The available information about strange excited mesons is limited and most of the observed states have been reported but not confirmed. While the low mass region (1.0 - 1.5 GeV) has been extensively studied in the past and states such as the K1(1270), K1(1400), and K*(1410) have been confirmed by a handful of experiments, little is known about the spin-parity structure of resonances in the higher K+ pi+ pi- mass region (1.5-2.0 GeV). Past experiments have used hadron beams to gain access to the K+ pi+ pi- system, and have provided extensive information about strange states that made mapping their spectrum possible. Except for the K*(892), none of the excited strange states has been photoproduced before. We perform a partial wave analysis on a photoproduced K+ pi+ pi- system produced off a Lambda baryon using the CLAS detector at Jefferson Lab. Using a photon beam incident of a liquid hydrogen target, we are able to reconstruct 16K events of the gamma p -> Lambda K+ pi+ pi- topology. Results from initial data selection confirmed the dominance of two decay modes for a K+ pi+ pi- resonance: the K*(892)pi+ and the rho(770)K+. A PWA was carried out in the helicity formalism using the reflectivity basis in the isobar model to parametrize the decay amplitudes of the resonances.

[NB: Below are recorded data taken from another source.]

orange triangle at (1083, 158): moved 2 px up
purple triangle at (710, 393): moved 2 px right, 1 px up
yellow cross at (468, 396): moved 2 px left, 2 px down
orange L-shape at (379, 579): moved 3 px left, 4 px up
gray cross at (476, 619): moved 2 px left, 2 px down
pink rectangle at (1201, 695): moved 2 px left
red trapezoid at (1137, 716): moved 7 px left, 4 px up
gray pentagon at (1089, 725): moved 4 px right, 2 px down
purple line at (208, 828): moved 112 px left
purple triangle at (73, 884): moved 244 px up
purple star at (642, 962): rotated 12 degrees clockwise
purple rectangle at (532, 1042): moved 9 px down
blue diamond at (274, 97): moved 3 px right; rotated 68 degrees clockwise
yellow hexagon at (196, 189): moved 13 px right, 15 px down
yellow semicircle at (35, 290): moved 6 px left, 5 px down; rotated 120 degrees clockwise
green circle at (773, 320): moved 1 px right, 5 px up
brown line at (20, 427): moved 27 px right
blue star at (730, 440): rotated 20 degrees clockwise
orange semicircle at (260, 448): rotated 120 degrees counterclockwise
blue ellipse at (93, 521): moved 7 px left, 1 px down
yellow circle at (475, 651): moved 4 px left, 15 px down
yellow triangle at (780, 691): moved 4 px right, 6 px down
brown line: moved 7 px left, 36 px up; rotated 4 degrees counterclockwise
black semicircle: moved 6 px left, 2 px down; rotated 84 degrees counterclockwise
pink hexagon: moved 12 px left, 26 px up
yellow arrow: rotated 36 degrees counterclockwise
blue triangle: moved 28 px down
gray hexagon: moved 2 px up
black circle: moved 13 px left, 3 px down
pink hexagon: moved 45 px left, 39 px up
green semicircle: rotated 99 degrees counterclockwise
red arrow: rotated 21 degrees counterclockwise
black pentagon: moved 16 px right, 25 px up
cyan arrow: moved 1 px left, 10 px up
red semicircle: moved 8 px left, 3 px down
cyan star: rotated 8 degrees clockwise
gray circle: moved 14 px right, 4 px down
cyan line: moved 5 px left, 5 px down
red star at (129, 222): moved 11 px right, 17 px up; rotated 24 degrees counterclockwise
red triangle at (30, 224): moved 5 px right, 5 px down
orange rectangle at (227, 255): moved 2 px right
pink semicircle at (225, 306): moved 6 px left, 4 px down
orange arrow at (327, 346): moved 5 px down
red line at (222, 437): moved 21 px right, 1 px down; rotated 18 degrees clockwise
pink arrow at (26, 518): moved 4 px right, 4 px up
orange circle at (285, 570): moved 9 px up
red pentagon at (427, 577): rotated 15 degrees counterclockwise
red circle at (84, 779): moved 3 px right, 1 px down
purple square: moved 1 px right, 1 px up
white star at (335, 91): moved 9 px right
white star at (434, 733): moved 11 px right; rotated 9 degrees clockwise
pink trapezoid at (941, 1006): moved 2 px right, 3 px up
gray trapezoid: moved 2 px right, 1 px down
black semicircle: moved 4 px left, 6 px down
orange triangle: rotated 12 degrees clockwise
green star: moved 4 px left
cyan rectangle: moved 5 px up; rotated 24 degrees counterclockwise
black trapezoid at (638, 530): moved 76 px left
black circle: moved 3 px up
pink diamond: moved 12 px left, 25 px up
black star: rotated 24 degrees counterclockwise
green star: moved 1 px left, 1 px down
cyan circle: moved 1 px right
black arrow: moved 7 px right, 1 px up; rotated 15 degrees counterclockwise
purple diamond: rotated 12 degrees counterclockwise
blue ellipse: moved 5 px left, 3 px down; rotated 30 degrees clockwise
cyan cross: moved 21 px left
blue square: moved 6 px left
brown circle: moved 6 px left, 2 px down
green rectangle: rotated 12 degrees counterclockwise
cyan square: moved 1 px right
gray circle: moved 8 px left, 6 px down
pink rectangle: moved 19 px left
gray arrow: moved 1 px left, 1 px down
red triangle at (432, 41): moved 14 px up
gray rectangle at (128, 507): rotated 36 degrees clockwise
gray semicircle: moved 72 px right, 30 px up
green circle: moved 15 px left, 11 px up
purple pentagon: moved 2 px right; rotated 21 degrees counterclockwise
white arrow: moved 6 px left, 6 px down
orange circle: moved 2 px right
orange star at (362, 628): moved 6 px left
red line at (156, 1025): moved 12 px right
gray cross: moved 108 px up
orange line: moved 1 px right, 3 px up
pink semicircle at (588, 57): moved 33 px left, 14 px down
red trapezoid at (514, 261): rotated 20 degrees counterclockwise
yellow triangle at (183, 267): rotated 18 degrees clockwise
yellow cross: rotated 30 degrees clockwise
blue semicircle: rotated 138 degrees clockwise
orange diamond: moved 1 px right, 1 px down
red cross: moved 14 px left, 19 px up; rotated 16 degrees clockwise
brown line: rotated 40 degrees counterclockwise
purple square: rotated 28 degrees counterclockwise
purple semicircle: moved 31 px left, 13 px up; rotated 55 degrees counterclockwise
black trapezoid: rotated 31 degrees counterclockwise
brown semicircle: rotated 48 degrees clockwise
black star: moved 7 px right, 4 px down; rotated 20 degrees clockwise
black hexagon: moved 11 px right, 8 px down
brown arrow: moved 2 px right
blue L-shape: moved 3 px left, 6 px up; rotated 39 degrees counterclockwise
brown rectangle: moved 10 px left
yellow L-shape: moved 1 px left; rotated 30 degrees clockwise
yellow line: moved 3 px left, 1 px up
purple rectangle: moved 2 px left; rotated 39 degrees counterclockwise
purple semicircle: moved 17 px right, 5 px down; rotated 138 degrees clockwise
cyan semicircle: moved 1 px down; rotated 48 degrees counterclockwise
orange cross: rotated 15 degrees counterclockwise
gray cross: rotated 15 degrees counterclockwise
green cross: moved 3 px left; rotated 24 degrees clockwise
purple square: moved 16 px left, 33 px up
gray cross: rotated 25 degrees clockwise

Resonating structures are found in the 1+S wave primarily coupling to K*(892)pi+ with a mass of 1.35 GeV/c2 and to rho(770)K with a lower mass structure around 1.33 GeV/c2 and a higher mass resonance around 1.73 GeV/c2. The 1-P also exhibited a significant resonating behavior with a mass of 1.43 GeV/c2 coupling primarily to the K*(892)pi+ decay mode. Also observed, an enhancement around 1.49 GeV/c2 in the 2+D wave strongly coupling to K*2 (1430)pi+, and an enhancement in the 2-S wave around 1.76 GeV/c2 coupling primarily to K*2 (1430)pi+.